Last night’s creative writing dream was a bit more cinematic, so maybe I was working on a screenplay. The plot centers around a large family with a house on the bank of a river. The family consists of a mother, Ada, who is a physicist familiar with the multiverse theory, a nameless father who is really only interested in sailboats, a twenty-year-old son whose name doesn’t quite stick, a teenaged daughter destined to have a sexual awakening at some point in the story, a nine-year-old girl called Scamp, and possibly a toddler.
In the dream, the family goes out sailing on the river, upstream first, then downstream to get home. As they approach their dock, dad decides to do a sailing trick and uses the current to help him spin the boat 360-degrees repeatedly, until everyone is dizzy and Scamp complains.
Cut to the neighbors, also a large family who have taken their speedboat out for a day of fun. As they get within range of home, one of the kids calls out, “Look! Our house!” Their house is gone. Vanished. They come ashore and wander around in confusion, slowly noticing other minor details that are not quite right.
Back to our protagonists.

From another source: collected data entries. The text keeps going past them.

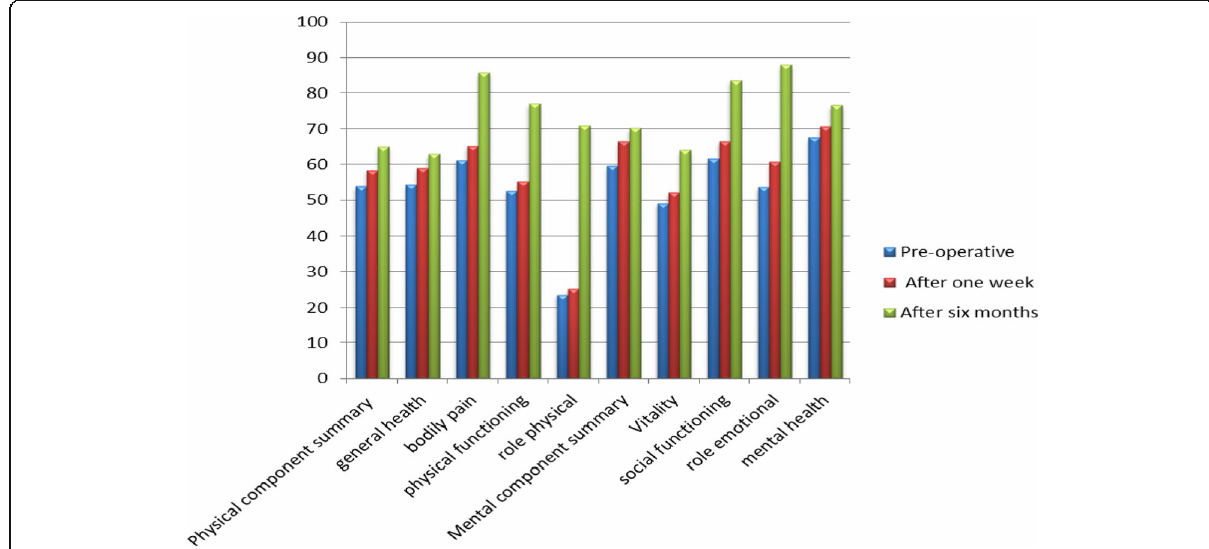
Fig. 1 Mental and physical components of the SF-36 questionnaire in the studied patients at different point times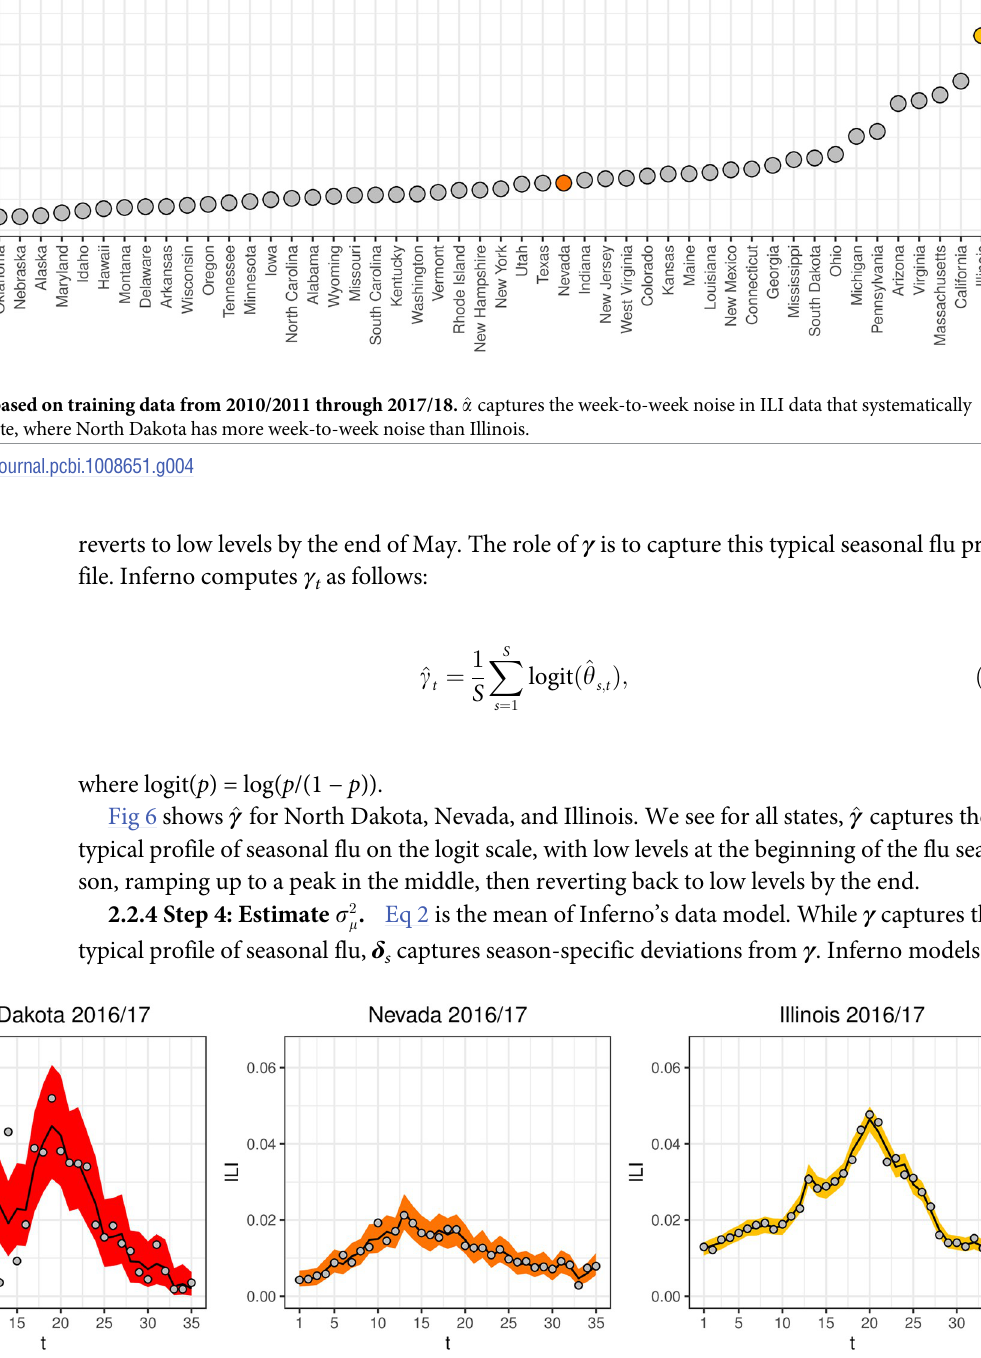
; ^ a ð 1 (cid:0) ^ y ÞÞ (ribbon) for North Dakota, s ; t s ; t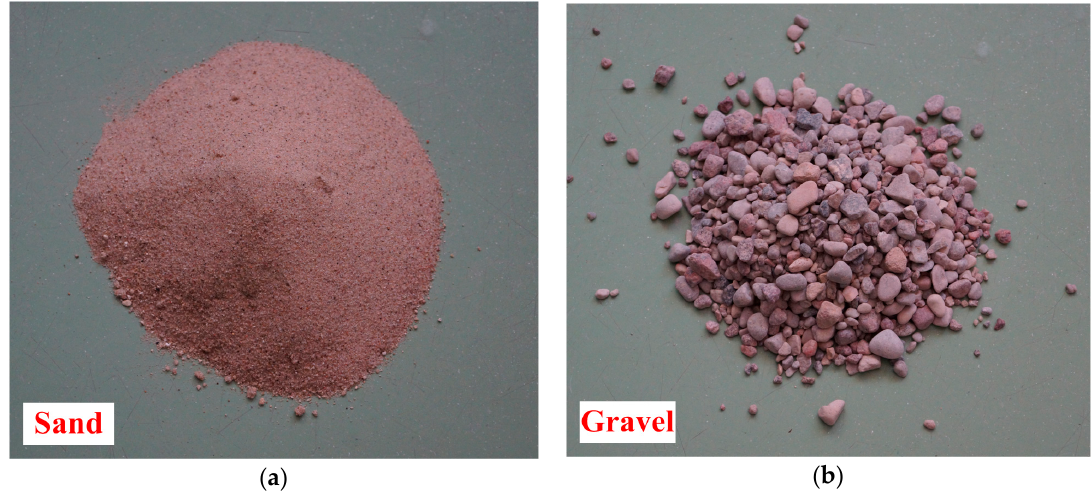
Figure 3. Aggregates used in the studies: ( a ) Sand; ( b ) gravel.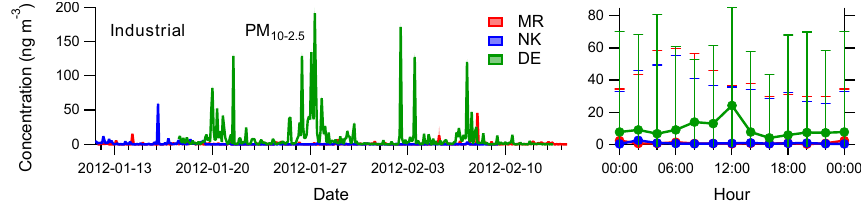
Figure 14. Time series (left) and diurnal variations (right) of the industrial factor at MR, NK and DE for PM 10–2 . 5 . Time series show the mean of all good solutions ± 1SD as shaded areas. Diurnals show the mean of the time series ± 1SD as whiskers, with the hour being the start of a 2h sampling period (00:00UTC means sampling from 00:00 to 02:00UTC).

They have docked their boat, and there is something wrong with their house. Parts of the house now appear rotten and abandoned for many years, while other rooms are just as they left them. Ada boots up her circa-1985 computer and starts processing data. Something is wrong with their universe. Meanwhile, the family realizes that apart from them and their neighbors, the entire town appears to be abandoned.
Ada quickly realizes that there are going to be some sort of creatures/ robots/ evil troops coming after them, and gathers the two families to hide in a now-empty house across the street, where they can keep lookout from the top floor.
At this point, things start getting explained. It turns out, when dad did his sailboat trick on the river, he caused something called by Ada a “parallax schism,” sending anyone on the river into a space between two parallel universes – one where they normally live, and another where their house had been abandoned and their neighbors’ never built. The creatures coming after them (and now searching their house) are “reality cleaners,” who will disinfect the universes by killing any lifeforms stuck in this in-between space.
Then the dream follows the twenty-year old son to a tavern where the older (35-yr-old) bartender he’s been sleeping with works. Surprisingly, she’s there. It turns out she had been swimming at the time of the schism. Incidentally, she has purple hair and pierced nipples, and is not really the kind of woman you’d imagine for this clean cut young man.
At that point, the dream peters out, though I have already decided that the plot won’t involve trying to get back to the right universe, but rather how to survive in this weird un-reality.